16 responses to “quick views of Singapore

  1. Good to see that you managed some sketching at least! I think that the top of the Marina Bay Sands looks like a surfboard. Sounds like your dinner was wonderful. I only managed to get to the Peranakan Museum which was close to where we stayed. It isn’t large but has a host of interesting objects ans stories in its walls.

  2. Gardens by the Bay sounds amazing. I’d love to see it. I played with an idea of going back to study to become a landscape designer/architect, but I don’t really know enough about plants/gardening/designing and not sure that if I really would enjoy studying/working in that area, but places like that seems magical and beautiful to me.

    • HI
      Of interest, my son did a one year course at the Botanical Gardens in Birmingham. He had studied 3D design at university. His aim is to become a landscape gardener / designer. He ahs been spending a lot of the last year in labouring jobs just learning the basics under a professional gardener. Its difficult to know where this all takes him yet.

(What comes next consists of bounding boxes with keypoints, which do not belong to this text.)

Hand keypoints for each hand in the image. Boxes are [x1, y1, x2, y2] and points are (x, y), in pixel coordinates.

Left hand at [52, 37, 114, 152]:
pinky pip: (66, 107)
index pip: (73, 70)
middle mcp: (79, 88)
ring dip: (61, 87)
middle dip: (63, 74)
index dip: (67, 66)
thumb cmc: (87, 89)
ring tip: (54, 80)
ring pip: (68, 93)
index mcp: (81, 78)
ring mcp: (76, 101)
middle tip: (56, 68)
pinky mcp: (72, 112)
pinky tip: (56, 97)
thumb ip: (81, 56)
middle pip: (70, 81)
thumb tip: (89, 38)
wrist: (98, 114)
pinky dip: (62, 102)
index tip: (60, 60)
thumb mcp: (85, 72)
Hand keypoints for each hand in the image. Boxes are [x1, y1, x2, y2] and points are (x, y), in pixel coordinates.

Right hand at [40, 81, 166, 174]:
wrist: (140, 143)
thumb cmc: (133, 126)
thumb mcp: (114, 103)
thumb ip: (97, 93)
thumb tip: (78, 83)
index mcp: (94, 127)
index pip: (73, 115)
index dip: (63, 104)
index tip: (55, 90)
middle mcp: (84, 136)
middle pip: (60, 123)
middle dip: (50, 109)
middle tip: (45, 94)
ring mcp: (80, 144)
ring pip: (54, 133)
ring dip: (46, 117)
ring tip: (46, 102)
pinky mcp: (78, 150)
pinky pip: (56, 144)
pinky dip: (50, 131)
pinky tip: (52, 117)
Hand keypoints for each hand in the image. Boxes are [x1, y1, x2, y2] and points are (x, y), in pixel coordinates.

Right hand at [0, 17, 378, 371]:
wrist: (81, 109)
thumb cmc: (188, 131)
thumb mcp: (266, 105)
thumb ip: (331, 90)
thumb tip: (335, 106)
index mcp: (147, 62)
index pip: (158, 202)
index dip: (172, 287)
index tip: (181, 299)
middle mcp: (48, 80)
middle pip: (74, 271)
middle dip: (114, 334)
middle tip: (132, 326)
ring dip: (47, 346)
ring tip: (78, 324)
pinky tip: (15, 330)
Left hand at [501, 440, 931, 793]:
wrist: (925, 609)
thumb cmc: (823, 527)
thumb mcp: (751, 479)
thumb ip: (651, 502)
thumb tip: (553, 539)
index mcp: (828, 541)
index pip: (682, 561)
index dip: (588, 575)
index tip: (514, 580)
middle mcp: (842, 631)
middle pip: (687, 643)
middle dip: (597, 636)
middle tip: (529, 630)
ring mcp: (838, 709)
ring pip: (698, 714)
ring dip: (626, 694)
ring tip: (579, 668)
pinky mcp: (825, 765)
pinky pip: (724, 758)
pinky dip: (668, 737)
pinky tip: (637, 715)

      • I haven’t realised your oldest was that old. Good luck to him – somehow the meandering path towards his goal could be a better way to find the right work than straight pathway of school->university->job. I grew up knowing only of few jobs (you know – engineer, doctor, teacher, lawyer) – it is amazing to realise how many possibilities there are in the world and what strange things people make money from.

      • … He’s not my oldest!
        I have two lads who have left university. The older is traveling round South America right now. I have two step daughters of similar age, and then the two little ones who are growing fast – my son goes to high school next year. My daughter will stay a cartwheeling scrappity thing a few more years. I only really talk about the little ones in my blog because they are around all the time.
        Time races by.

      • How amazing that you get to experience seeing 6 people grow up and turn into adults. Since I had kids, it feels like every year goes by faster than the previous one.

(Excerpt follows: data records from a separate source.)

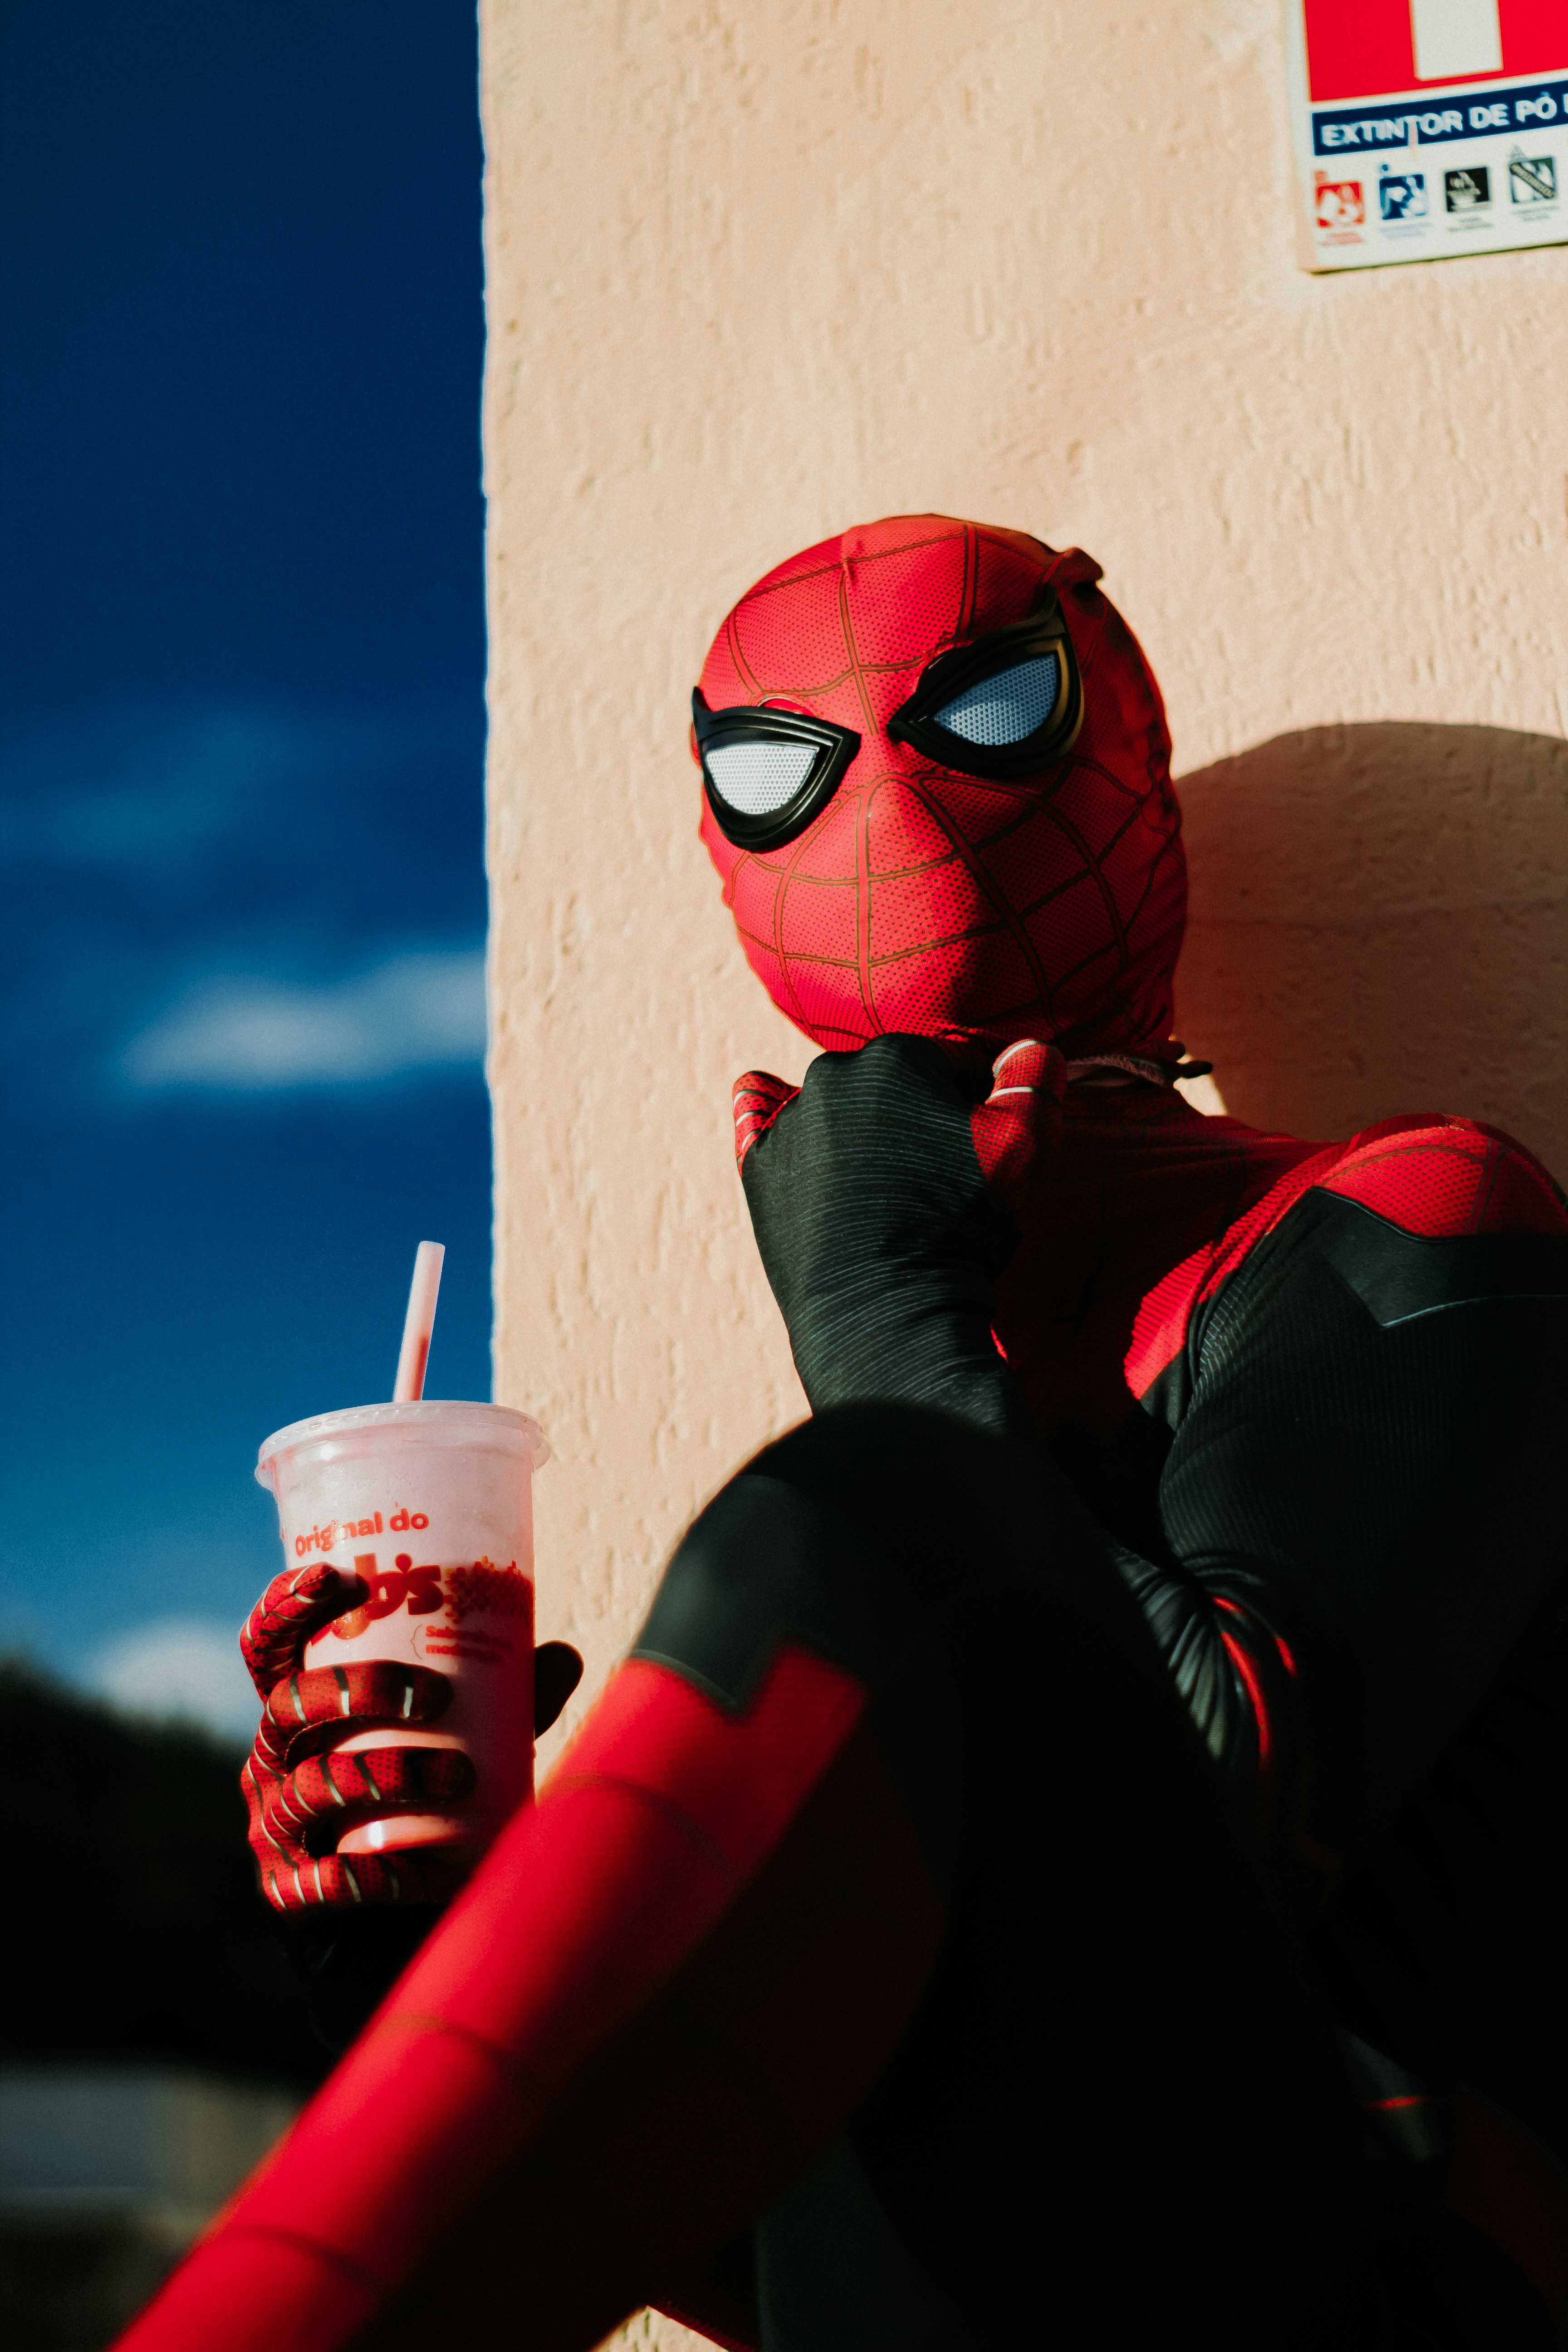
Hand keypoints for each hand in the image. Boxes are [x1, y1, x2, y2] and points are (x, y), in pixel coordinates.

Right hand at [240, 1561, 583, 1913]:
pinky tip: (433, 1873)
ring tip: (461, 1779)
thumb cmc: (426, 1804)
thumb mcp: (468, 1740)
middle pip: (291, 1704)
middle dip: (362, 1688)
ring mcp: (273, 1826)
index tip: (340, 1577)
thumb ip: (507, 1700)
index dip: (286, 1605)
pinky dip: (384, 1874)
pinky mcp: (287, 1892)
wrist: (397, 1922)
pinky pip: (326, 1879)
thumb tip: (564, 1655)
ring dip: (392, 1775)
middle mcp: (272, 1759)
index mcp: (303, 1709)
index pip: (268, 1647)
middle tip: (435, 1697)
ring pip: (315, 1785)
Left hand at [734, 1033, 1062, 1435]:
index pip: (952, 1066)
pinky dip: (787, 1134)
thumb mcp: (1023, 1147)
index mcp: (897, 1057)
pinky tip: (803, 1148)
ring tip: (883, 1194)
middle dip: (914, 1117)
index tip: (978, 1152)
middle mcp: (832, 1075)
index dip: (976, 1108)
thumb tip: (1031, 1045)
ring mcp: (788, 1121)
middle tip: (933, 1178)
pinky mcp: (756, 1166)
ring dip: (859, 1134)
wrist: (882, 1312)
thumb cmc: (959, 1228)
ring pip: (837, 1110)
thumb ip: (1034, 1084)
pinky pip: (761, 1125)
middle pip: (890, 1084)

      • P.S. for now I decided that I’ll spend next two years figuring out if it is possible to make any sort of liveable income from art, since there aren’t many jobs in IT where I live (i used to be computer programmer before kids).

      • Good luck with that project. I’ll follow with interest.
        No way to combine them? Make apps that unfold an artistic journey or create art in some way ….?
        Each app would be a unique piece of your art in itself, not a programme for others to paint a picture, but something that unfolded on the buyer’s iPhone and projected something of your artistic self.
        I wondered before about what a computer game might be like in which the background music unfolded like a symphony depending on what happened in the game – I don’t mean just selecting sequences according to the narrative, but a coding sequence which created a soundscape from first principles and from a composing structure using the interaction of player and computer to guide it. Someone must have done this.
        Could this be programmed visually instead?

      • 😀 I’ve been out of paid work for about 8 years now and wouldn’t have a clue how to write an app, though I guess it wouldn’t be too hard to learn.

        Your idea for the music dependent on user interaction is an interesting one. Last year I saw a piano player “play” a painting and I bet there must be someone(s) with visual, music and IT skills, who did something like what you describe. And maybe someone with medical knowledge could design a system that would react to the changes in the heart-rate, blood-pressure, etc to create music.

        There are so many amazing technological innovations happening in the world nowadays, yet living in a small country town I feel so out of tune with the world. I think it is part of self-protection to retrieve inwards when the kids are small and take up lots of energy (at least for me), now the time is coming to expand outwards and think up amazing ideas and learn new things like you do.

    • Further to last comment – there was a real mix of people on that one year horticulture course – a sixteen year old from school, my son just out of Uni and other older people with backgrounds in other professions.